Zahlen und Fakten zu Kunststoffen in der Schweiz

  • Pro Kopf und Jahr werden rund 120 kg Kunststoff verbraucht. Weltweit liegt dieser Verbrauch bei rund 35 kg.
  • Der Kunststoffverbrauch wächst mit jährlich rund 3 Prozent im Vergleich mit dem Bruttosozialprodukt überdurchschnittlich stark.
  • Am meisten Kunststoff verbrauchen in der Schweiz und weltweit die Branchen Verpackung (rund 35 Prozent), gefolgt von Bau und Fahrzeugen.
  • Rund zwei Drittel der Kunststoffverpackungen stammen aus Haushaltungen, der Rest aus Industrie und Gewerbe.
  • Der meistgebrauchte Kunststoff ist Polyethylen (PE) mit einem Anteil von rund einem Viertel.
  • Rund 40 Prozent der eingesetzten Kunststoffe werden innerhalb eines Jahres entsorgt (Hauptanteil Verpackungen).
  • Die durchschnittliche Lebensdauer von Kunststoff beträgt rund 12 Jahre. Grund dafür ist vor allem die hohe Verweildauer von Kunststoffen im Bau.
  • Die Menge an Kunststoffen, die in Gütern, Geräten, Fahrzeugen und Bauten in Gebrauch ist, umfasst rund 10 Millionen Tonnen.
  • Stoffliches Kunststoff-Recycling spart pro Kilogramm rund 2,5 Kilogramm CO2 ein.

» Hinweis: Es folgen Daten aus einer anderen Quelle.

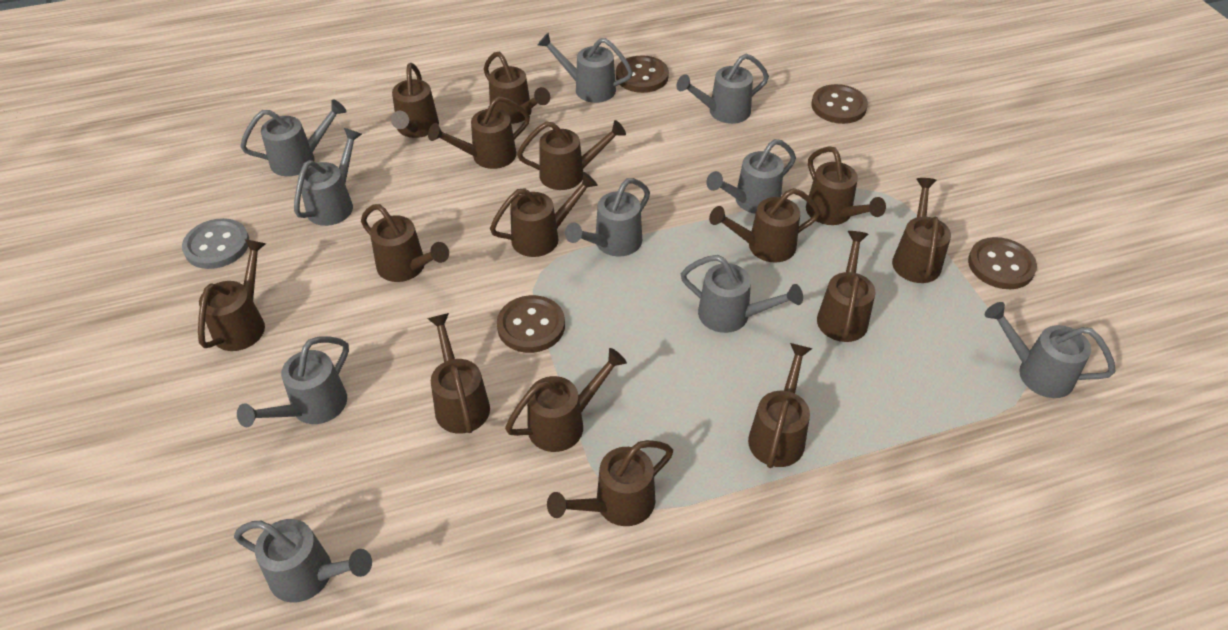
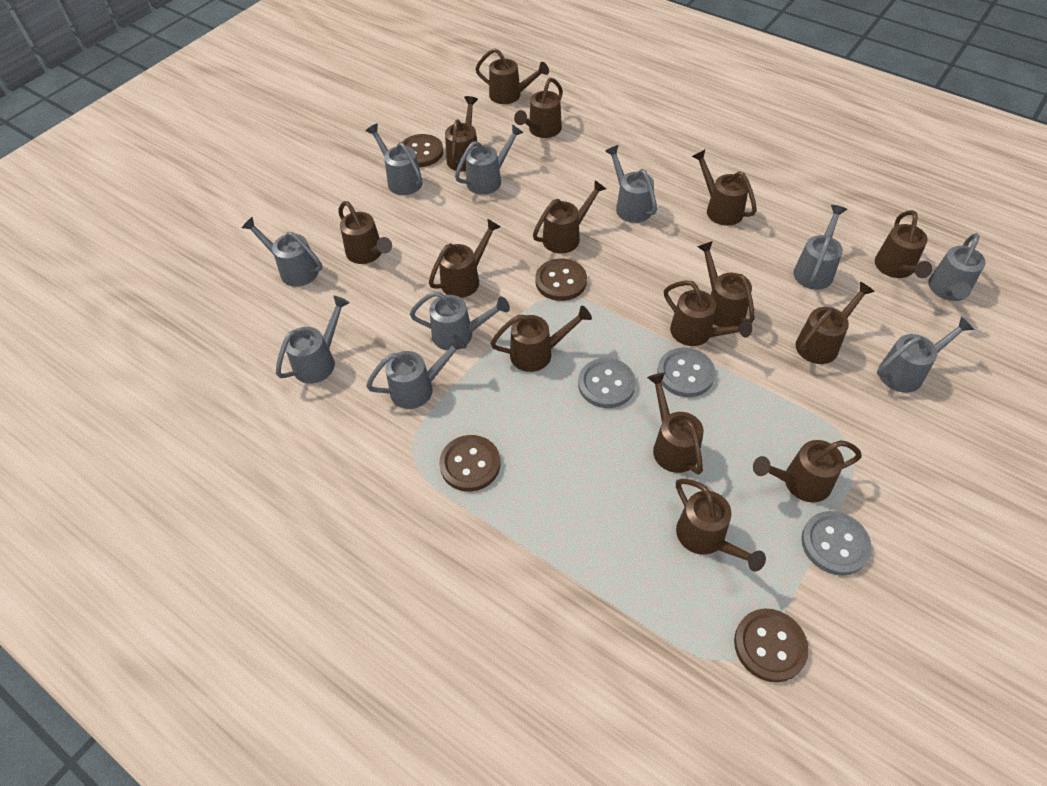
grey button: [182,218,249,269] = 1 -> [578,358,636,408] [657,348,715,397] [801,511,872,576] = 3

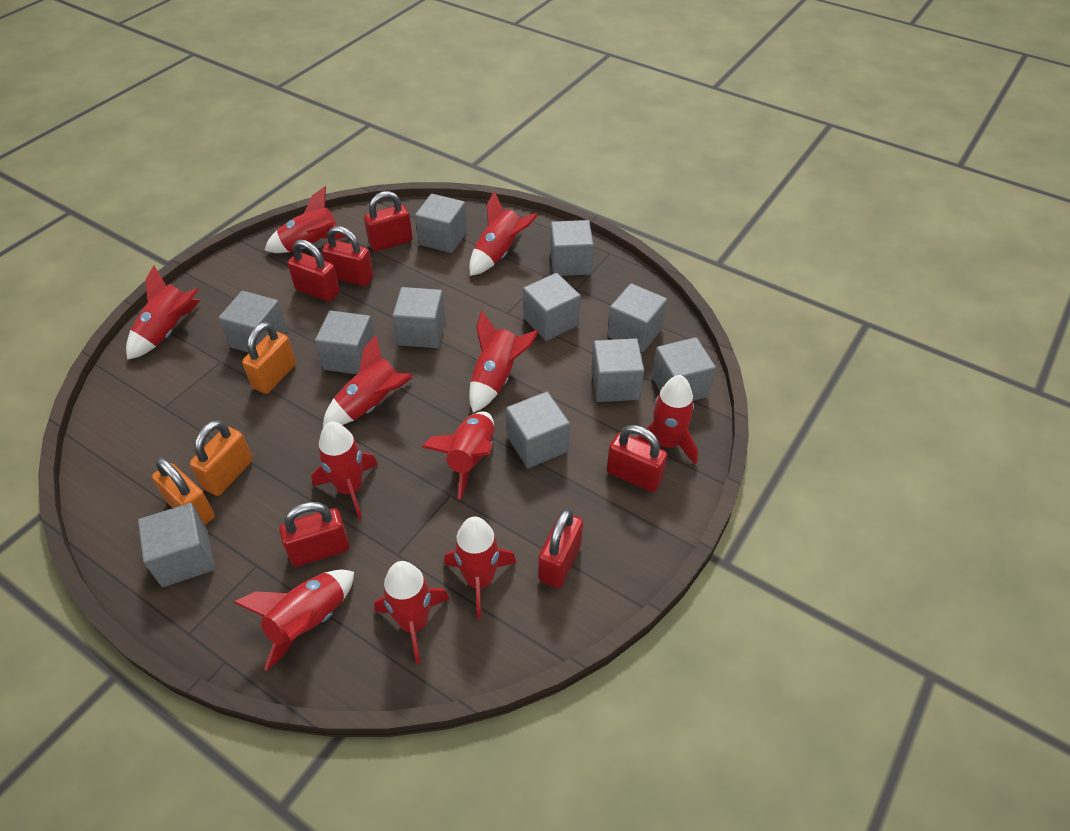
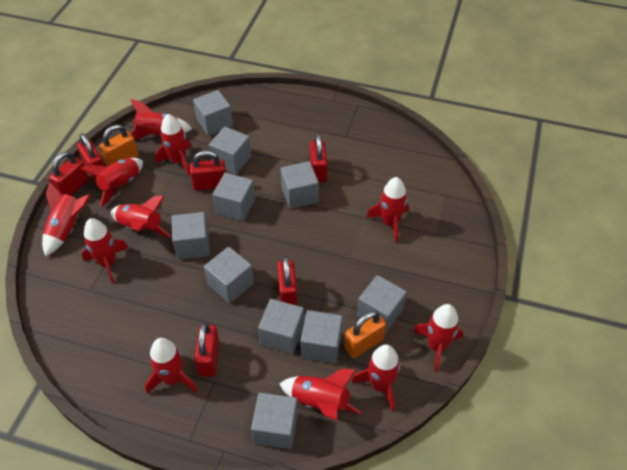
grey cube: [138,503,215,587] [218,291,287,353] [315,310,374,374] [392,287,446,348] [415,194,467,253] [506,391,570,468] [523,273,581,341] [550,220,594,276] [591,338,644,402] [607,283,667,352] [652,337,716,401] = 11 -> [172,212,210,260] [193,90,233,136] [204,247,254,304] [209,127,251,174] [212,173,255,222] [251,393,298,449] [258,299,304,354] [281,161,319,209] [300,310,343,364] [357,275,407,333] = 10
orange padlock: [152,458,215,525] [190,420,253,496] [242,322,296,394] = 3 -> [99,125,139,167] [344,311,386,358] = 2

  • Die Kunststoffproduktion verursacht weltweit rund 7 Prozent des Ölverbrauchs (Tendenz steigend).

Raymond Schelker, Chemiker und Umweltingenieur, arbeitete bis zur Gründung seiner eigenen Umweltberatung als Umweltschutzbeauftragter am Universitätsspital Basel. Seit 2011 ist er alleiniger Gesellschafter der REDILO GmbH (gegründet 2002), mit Sitz in Basel, die sich für die Fragen des Kunststoffrecyclings spezialisiert hat und im Bereich Aufbau, Optimierung und Betreiben von Recycling-Systemen tätig ist. Zusätzlich engagiert sich Raymond Schelker in der ISWA-CH (International Solid Waste Association) und im Forum „Abfallverminderung und Recycling“.